» ASSIGNMENT
Output the opening lines of the records exactly. End with the line that contains "document is updated or deleted.".

Plain-text document sources:

============

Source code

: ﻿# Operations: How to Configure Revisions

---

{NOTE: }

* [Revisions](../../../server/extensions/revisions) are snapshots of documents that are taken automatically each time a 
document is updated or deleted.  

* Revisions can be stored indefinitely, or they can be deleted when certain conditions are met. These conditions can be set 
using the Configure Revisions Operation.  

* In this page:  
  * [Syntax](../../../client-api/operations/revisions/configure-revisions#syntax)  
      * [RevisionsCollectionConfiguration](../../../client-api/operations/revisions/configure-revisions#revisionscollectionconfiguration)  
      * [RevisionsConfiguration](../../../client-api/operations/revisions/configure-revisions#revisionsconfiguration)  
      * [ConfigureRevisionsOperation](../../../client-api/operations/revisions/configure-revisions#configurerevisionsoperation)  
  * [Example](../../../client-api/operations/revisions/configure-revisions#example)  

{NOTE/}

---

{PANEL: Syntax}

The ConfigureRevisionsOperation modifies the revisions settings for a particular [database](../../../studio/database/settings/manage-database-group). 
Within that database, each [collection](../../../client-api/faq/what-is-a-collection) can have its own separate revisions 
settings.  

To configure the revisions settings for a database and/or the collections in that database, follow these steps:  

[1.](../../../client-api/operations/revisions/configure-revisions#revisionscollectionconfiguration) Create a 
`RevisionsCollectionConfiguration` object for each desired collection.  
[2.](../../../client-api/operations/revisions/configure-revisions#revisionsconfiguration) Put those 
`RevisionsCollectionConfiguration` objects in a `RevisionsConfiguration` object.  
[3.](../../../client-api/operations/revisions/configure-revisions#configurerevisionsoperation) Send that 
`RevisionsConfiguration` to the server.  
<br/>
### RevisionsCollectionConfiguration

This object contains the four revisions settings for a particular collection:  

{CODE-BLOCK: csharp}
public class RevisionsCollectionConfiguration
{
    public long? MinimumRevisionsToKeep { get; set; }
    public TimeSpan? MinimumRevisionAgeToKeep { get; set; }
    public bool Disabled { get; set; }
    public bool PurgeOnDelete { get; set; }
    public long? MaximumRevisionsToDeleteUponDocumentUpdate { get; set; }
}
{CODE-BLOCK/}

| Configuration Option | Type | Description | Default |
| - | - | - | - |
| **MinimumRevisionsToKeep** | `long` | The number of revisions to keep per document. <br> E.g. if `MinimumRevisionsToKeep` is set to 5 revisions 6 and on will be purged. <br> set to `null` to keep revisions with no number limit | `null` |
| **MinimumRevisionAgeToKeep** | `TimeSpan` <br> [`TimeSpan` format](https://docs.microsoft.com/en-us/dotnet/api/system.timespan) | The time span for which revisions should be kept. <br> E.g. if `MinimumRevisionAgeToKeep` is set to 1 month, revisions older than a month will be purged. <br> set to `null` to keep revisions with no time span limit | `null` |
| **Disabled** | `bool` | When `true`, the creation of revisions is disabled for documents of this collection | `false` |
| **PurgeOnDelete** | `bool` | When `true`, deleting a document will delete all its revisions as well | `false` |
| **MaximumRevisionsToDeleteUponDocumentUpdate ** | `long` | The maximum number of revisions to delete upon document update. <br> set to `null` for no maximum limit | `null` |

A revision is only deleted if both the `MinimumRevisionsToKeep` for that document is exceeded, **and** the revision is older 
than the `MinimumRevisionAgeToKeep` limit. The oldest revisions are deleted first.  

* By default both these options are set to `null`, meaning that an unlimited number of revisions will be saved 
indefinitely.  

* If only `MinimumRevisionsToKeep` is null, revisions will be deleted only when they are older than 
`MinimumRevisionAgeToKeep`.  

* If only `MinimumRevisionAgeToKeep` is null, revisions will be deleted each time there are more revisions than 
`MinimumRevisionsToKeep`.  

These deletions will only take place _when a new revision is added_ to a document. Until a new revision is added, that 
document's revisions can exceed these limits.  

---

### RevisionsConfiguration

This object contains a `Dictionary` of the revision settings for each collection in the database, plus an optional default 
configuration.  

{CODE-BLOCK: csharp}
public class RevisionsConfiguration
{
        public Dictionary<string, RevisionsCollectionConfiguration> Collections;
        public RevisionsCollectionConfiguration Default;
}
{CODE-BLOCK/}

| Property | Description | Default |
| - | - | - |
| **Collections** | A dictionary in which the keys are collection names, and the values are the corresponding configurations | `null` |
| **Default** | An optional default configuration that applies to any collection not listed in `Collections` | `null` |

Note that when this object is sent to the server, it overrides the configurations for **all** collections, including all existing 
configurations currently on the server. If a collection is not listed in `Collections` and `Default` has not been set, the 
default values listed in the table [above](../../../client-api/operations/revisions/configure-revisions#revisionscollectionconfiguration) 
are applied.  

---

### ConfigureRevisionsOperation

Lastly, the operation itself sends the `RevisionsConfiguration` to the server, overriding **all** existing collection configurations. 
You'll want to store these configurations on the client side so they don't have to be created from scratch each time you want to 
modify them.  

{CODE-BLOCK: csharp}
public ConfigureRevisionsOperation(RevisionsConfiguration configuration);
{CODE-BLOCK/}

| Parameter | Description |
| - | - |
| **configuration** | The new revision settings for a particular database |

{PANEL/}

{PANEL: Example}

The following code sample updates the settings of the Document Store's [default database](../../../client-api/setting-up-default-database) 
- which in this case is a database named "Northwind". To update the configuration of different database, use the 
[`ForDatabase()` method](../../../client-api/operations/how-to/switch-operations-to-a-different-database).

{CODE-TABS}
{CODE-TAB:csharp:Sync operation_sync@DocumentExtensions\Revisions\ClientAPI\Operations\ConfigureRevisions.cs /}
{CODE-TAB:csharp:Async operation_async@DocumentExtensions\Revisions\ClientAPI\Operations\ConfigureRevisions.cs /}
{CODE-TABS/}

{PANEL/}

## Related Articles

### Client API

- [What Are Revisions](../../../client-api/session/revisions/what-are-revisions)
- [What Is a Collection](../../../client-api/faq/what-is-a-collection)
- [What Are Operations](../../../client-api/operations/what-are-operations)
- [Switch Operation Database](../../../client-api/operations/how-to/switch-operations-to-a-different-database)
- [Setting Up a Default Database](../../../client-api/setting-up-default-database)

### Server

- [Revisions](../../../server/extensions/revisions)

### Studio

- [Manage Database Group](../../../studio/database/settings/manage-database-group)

============

» FINAL ANSWER
Source code

: ﻿# Operations: How to Configure Revisions

---

{NOTE: }

* [Revisions](../../../server/extensions/revisions) are snapshots of documents that are taken automatically each time a 
document is updated or deleted.  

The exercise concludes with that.